Whether you enjoy swimming, windsurfing, fishing, golf, birdwatching, cycling or just lazing on the beach with a good book, this is the holiday home to choose!
Alternatively, you will be equally suited if browsing around bric-a-brac shops, enjoying a cream tea in the afternoon or indulging in the culinary skills from the Far East are on your holiday agenda.
Hythe, a town full of history and adventures, where set perfectly is this lovely cottage, quaint and comfortable with a warm welcome.
About the location
Folkestone 4.3miles; Channel Tunnel 4 miles; Dymchurch 6 miles; Dover 13 miles, Canterbury 20 miles.
Hythe is one of the five original Cinque Ports identifed by Edward the Confesssor as ports that would provide ships and sailors to protect this part of the English coastline from invaders, and in exchange the towns would retain all legal fees assigned in court cases. Of course this made these towns far more prosperous than most towns of the same size, and the result of this can still be seen by visitors when visiting Hythe. Running through the centre of the town is The Royal Military Canal.
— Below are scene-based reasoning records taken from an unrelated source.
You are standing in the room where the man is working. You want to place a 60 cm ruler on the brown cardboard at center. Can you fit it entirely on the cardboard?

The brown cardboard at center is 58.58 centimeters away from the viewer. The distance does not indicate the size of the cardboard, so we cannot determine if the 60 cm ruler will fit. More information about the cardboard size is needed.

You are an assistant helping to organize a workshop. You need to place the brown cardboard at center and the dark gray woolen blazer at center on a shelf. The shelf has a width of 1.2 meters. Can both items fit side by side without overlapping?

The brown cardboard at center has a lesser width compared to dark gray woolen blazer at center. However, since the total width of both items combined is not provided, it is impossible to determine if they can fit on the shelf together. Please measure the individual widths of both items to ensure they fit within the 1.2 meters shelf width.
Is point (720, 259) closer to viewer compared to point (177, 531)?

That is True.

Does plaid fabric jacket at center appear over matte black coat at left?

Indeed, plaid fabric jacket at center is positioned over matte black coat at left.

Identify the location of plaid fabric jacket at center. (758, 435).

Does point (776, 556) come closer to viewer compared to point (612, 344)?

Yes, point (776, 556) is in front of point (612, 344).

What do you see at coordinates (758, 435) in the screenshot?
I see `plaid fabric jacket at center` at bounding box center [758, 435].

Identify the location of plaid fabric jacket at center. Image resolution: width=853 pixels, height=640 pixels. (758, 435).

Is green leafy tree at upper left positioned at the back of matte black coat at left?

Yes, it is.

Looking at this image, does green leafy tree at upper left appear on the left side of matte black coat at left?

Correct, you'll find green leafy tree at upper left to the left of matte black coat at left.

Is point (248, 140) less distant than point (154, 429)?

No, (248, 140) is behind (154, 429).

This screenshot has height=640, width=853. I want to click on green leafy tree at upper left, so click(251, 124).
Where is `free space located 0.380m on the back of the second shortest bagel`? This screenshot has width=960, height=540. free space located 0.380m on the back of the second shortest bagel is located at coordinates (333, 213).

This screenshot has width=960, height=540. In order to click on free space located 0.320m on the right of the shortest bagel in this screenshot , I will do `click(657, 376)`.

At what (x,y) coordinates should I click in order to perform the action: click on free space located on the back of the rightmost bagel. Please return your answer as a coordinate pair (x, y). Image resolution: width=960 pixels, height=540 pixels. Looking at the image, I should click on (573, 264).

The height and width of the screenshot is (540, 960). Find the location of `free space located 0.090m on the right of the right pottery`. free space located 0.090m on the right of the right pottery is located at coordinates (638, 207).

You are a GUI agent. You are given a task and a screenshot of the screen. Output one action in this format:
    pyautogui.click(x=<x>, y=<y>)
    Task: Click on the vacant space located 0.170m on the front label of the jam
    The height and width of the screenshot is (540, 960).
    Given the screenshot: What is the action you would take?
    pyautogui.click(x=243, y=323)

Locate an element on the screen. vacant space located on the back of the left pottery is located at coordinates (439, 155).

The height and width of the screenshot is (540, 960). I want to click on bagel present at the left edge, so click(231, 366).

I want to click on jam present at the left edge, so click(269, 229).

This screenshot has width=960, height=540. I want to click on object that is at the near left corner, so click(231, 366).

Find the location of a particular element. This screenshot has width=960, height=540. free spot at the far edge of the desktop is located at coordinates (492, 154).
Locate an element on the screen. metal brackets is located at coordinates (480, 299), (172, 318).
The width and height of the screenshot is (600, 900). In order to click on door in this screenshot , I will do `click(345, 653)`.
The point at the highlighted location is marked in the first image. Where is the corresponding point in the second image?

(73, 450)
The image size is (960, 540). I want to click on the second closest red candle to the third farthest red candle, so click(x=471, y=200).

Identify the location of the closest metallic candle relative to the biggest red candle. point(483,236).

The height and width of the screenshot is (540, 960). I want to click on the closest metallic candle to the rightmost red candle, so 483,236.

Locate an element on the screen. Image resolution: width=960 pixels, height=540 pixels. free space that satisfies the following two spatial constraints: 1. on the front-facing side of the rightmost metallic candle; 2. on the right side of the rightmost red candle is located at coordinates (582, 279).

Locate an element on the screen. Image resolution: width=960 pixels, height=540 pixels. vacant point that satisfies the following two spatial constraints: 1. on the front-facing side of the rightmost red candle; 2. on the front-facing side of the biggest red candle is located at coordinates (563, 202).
This was dug during the Napoleonic era as a defensive measure against possible French invasion. Now this lovey waterway is more popular with walkers and those taking a break from work; the grassy banks are a delightful place to picnic or sit and read. You can even hire a rowing boat and row yourself along the Canal and this unique part of Kent. A five minute stroll from the town and you will find yourself on the sea front. This wide promenade overlooks a long stretch of beach, with views over the English Channel to France, it is ideal for a summer picnic and safe bathing. Hythe offers visitors so much with golf, tennis, riding, bowls, squash, boating, windsurfing, freshwater and sea angling all available. Romney Marsh lies west of the town and can be explored by foot, car, bicycle or using the world's smallest public railway. Hythe is the eastern terminus for the Romney, Hythe and Dymchurch Light Railway, so why not climb aboard and alight at Dungeness where you can visit the nature reserve, explore the lighthouse, and perhaps get a chance to see some painters and artists at work, before returning by the narrow gauge railway back to the delights of Hythe.